━━━ BRANO SCELTO

Big Show, secondo quanto rivelato da una nostra news qualche giorno fa, si ritirerà il prossimo anno. Il gigante ammainerà la sua bandiera dopo poco più di vent’anni di carriera, svariati titoli e feud, e una caterva di turn – tale da far girare la testa a qualunque appassionato di wrestling.
Il suo ritiro, previsto per febbraio 2018, farà seguito ad una serie di abbandoni più o meno illustri, che partono da Mark Henry e finiscono a Kane. Quest’ultimo non si è ancora ritirato ufficialmente ma il suo utilizzo sempre più rado ci fa pensare che ormai sia giunta l’ora. Idem per Undertaker: non ci sorprenderà se quella del 2017 dovesse essere l’ultima Wrestlemania in cui lo vedremo lottare, le sue gambe e la sua schiena chiedono un riposo duraturo dopo tanta fatica e tanto spettacolo. Se lo merita, così come se lo meritano i colleghi che sono stati un esempio di aziendalismo considerevole per lunghe stagioni, accettando anche programmi di lavoro al di sotto della propria credibilità. Si pensi ad esempio a Big Show che perde con Floyd Mayweather o a Mark Henry che perde con qualunque midcarder o a Kane che si fa battere (più volte) come un pollo da Rey Misterio. Il senso? Non ci sono più i giganti di una volta, non fanno paura e si è sdoganato l’assioma di Davide contro Golia, dove il talento del piccolo sa ovviare alla differenza d’altezza. Oggi Braun Strowman, Luke Harper ed Eric Rowan risultano delle mosche bianche, utilizzate per lo più per esaltare altri più che se stessi, e un semi “gigante” come Roman Reigns viene fischiato in quasi tutte le arene nonostante l’impegno profuso in ogni incontro. A cambiare la direzione della WWE è stata soprattutto l’infornata delle indy dove i “piccoli” hanno dimostrato di saper essere “grandi” e di dare uno spettacolo eccezionale. I vari Kevin Owens, Finn Balor, Dean Ambrose, Seth Rollins, AJ Styles e Sami Zayn hanno iniziato la propria carriera da “cruiser” fino a salire di livello grazie ad un pompaggio consistente dei propri muscoli.

━━━━━━

Trascrivi dall'articolo sul ritiro di Big Show il passo che va da "Big Show, secondo" fino a "appassionato di wrestling.".

━━━ MATERIALE

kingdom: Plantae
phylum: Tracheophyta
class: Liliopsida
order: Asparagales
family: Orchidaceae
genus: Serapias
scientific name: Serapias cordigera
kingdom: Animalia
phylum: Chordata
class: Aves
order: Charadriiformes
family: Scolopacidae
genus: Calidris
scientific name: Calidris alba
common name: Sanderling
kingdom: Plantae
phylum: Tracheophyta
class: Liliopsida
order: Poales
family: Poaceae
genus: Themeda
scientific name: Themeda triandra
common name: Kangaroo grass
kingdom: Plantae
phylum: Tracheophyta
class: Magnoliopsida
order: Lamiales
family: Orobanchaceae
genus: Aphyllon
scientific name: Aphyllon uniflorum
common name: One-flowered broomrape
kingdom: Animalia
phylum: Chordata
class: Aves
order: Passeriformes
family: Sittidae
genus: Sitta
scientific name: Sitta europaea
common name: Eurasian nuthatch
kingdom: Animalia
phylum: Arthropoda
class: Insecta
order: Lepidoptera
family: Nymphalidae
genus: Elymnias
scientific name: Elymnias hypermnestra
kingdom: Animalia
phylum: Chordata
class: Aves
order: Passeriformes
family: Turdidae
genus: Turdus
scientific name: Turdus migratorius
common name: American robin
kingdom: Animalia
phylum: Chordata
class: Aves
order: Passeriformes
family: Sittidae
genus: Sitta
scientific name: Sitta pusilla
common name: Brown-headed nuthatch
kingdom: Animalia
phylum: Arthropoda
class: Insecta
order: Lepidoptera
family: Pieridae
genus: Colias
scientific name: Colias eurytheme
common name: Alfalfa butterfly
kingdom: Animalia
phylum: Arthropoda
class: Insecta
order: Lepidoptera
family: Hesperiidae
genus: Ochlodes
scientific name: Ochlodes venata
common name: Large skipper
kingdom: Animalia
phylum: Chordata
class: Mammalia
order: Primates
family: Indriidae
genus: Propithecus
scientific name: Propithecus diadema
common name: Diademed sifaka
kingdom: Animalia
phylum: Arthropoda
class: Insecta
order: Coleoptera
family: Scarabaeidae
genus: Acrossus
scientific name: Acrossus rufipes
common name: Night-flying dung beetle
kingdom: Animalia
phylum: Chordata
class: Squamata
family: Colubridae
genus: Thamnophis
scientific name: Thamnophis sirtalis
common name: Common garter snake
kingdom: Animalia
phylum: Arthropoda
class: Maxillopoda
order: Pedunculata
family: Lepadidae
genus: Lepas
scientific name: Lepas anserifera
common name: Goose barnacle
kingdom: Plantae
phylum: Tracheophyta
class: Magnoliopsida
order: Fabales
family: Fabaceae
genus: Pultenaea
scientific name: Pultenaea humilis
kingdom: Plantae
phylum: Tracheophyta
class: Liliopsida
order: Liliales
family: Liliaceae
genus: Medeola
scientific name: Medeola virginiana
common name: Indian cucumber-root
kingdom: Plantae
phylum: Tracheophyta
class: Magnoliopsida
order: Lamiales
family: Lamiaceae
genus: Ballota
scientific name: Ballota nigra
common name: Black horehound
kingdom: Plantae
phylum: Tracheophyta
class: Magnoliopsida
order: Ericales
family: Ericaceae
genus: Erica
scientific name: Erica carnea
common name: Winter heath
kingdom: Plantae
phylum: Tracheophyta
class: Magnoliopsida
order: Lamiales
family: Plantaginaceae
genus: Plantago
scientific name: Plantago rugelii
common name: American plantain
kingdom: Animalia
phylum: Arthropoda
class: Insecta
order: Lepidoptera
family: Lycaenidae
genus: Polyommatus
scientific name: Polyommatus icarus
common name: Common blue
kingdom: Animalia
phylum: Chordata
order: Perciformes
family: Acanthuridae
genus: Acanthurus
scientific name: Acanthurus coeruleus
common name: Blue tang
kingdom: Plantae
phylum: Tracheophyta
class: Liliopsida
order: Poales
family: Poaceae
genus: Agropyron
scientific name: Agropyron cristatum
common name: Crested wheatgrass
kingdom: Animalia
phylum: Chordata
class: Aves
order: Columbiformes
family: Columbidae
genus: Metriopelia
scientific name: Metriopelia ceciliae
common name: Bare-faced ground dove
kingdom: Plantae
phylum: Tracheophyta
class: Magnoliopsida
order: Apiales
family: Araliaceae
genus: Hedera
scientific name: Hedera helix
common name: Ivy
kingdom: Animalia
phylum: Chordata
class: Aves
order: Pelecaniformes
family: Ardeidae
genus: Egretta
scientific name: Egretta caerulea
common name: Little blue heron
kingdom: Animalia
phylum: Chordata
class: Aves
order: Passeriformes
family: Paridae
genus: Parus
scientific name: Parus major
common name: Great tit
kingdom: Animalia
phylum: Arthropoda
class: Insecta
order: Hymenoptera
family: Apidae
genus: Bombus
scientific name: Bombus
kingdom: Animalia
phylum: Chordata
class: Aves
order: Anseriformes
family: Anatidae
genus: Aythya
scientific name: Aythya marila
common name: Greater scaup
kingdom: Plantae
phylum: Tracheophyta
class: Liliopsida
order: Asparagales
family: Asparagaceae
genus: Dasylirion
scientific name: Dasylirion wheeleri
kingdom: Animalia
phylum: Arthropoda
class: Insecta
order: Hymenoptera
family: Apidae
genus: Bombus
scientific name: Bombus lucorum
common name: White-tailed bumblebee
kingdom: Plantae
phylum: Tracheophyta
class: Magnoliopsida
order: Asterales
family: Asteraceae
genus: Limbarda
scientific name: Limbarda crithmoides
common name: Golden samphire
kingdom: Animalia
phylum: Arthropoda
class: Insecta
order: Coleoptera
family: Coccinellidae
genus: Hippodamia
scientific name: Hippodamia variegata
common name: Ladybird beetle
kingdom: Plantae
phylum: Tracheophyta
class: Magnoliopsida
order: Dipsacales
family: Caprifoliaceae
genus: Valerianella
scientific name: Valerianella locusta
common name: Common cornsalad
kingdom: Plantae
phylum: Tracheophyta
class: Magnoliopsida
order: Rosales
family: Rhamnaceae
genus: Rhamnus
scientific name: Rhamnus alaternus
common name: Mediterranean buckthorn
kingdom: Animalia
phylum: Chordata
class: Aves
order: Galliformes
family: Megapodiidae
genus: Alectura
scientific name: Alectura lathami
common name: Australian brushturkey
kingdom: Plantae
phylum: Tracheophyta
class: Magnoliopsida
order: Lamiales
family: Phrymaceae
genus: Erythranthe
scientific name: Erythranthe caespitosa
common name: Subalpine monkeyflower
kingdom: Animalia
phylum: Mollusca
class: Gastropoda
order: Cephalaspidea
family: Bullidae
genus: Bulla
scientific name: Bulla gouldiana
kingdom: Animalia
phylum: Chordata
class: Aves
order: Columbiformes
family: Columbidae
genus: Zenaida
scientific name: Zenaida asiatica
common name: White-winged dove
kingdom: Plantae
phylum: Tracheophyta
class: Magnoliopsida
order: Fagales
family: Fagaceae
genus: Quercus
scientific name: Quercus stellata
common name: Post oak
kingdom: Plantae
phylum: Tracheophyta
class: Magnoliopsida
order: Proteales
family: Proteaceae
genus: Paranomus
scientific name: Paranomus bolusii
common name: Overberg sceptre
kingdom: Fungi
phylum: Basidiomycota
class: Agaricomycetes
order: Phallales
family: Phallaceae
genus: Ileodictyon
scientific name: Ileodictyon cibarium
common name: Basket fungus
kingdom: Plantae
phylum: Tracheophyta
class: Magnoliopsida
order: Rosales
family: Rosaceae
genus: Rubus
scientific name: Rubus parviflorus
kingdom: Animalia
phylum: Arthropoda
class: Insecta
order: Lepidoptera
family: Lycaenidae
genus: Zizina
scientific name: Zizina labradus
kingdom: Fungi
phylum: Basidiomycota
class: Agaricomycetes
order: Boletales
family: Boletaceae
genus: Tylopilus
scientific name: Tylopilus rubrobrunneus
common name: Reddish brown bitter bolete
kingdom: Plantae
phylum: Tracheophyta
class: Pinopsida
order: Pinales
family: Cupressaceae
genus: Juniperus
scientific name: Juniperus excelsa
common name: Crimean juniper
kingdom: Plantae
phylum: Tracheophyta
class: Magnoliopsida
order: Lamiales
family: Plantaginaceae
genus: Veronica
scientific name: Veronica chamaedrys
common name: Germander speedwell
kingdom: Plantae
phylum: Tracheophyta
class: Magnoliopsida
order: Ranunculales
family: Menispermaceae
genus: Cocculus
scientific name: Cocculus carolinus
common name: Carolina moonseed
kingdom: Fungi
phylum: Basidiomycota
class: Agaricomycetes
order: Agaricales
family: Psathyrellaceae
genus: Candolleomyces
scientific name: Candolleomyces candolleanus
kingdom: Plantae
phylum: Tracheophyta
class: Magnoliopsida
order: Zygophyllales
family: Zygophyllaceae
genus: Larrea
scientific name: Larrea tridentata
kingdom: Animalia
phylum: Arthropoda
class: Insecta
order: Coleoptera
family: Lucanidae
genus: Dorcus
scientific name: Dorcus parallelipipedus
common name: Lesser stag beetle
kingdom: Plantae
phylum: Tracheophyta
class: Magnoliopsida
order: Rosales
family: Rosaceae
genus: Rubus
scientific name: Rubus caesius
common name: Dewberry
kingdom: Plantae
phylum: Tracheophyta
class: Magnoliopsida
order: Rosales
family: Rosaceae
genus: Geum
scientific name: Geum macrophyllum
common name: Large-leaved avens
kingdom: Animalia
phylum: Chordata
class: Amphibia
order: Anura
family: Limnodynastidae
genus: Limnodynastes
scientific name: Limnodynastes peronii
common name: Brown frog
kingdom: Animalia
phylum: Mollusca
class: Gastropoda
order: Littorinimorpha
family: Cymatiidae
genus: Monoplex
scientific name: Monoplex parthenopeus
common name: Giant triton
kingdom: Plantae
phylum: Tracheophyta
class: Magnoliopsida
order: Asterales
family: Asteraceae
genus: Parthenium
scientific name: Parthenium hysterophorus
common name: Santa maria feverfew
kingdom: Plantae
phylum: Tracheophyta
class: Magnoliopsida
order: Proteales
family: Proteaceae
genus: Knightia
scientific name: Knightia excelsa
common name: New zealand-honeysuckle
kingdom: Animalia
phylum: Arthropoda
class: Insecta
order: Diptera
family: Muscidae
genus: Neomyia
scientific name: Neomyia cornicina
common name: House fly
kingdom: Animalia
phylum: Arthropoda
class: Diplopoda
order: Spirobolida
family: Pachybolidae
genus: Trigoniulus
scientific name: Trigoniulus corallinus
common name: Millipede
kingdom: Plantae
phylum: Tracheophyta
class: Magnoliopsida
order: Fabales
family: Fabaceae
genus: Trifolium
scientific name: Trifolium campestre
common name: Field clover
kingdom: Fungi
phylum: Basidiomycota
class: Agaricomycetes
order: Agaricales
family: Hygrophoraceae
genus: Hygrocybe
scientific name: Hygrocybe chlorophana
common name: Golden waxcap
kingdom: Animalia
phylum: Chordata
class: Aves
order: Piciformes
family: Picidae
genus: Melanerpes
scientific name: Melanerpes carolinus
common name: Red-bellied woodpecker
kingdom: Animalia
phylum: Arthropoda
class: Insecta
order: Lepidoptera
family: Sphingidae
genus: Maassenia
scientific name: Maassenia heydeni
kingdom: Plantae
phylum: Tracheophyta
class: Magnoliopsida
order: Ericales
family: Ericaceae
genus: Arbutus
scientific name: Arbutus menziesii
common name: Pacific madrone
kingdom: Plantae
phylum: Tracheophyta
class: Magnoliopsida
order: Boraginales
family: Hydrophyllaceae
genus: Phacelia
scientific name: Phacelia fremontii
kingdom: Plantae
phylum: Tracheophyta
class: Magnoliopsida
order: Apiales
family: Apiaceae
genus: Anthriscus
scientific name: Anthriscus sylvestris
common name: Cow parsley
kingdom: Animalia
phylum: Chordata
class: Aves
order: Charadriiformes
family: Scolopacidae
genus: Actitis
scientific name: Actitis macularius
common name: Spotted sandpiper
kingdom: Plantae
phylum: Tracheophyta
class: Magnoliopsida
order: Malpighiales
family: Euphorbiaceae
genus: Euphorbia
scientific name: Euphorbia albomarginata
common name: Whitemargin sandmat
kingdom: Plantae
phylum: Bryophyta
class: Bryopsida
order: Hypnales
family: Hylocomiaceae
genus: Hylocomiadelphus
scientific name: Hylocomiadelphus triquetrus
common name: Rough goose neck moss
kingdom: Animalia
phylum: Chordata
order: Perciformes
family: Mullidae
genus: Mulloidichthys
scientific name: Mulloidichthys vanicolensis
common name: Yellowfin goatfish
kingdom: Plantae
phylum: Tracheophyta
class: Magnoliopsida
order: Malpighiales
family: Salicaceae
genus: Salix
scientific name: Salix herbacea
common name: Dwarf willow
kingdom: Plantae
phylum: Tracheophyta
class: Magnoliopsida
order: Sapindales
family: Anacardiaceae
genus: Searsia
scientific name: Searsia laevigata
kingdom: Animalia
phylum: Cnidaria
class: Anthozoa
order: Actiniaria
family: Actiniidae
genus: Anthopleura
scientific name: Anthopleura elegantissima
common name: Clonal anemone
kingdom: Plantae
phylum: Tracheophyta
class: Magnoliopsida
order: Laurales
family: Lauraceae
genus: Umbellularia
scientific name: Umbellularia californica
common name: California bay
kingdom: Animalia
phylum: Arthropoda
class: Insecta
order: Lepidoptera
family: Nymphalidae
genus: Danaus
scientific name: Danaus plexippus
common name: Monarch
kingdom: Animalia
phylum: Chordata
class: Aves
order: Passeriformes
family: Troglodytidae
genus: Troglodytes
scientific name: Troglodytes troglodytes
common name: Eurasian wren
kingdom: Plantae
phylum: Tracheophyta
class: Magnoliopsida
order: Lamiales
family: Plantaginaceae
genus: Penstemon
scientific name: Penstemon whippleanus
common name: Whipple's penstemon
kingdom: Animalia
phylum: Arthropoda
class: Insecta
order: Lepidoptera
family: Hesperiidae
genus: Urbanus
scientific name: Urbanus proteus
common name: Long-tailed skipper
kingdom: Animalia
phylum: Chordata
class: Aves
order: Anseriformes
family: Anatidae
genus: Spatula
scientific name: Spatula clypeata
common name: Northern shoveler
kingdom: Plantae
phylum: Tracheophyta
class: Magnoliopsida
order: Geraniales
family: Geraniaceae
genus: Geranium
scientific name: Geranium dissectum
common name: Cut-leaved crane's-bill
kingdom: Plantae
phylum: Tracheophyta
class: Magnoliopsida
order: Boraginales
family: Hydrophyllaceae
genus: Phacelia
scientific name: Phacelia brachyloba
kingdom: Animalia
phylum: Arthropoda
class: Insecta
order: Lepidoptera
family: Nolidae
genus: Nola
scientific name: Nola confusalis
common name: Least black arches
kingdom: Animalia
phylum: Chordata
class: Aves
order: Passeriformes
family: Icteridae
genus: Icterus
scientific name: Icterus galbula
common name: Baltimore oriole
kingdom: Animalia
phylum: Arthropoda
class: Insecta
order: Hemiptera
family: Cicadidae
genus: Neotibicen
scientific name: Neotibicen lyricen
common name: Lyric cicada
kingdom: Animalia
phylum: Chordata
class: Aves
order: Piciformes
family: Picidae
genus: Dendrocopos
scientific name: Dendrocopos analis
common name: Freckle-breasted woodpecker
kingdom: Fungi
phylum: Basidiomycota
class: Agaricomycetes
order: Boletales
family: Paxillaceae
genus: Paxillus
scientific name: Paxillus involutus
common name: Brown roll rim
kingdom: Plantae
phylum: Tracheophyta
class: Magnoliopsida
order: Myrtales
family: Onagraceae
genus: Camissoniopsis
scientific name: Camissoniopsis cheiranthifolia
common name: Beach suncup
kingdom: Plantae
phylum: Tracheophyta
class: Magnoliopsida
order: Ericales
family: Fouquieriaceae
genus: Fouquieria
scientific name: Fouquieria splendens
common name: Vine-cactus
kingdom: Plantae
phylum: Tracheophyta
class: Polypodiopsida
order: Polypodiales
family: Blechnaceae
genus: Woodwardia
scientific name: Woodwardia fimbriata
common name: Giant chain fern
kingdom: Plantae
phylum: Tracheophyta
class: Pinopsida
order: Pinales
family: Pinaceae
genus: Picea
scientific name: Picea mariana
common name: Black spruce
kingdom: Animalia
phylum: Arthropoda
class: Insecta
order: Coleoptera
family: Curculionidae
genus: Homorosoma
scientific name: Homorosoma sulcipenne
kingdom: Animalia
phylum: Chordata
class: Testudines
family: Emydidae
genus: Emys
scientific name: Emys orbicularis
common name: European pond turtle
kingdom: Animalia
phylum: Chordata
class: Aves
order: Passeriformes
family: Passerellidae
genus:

━━━━━━

## SOLUZIONE
Big Show, secondo quanto rivelato da una nostra news qualche giorno fa, si ritirerà il prossimo anno. Il gigante ammainerà la sua bandiera dopo poco più di vent’anni di carriera, svariati titoli e feud, e una caterva di turn – tale da far girare la testa a qualunque appassionato di wrestling.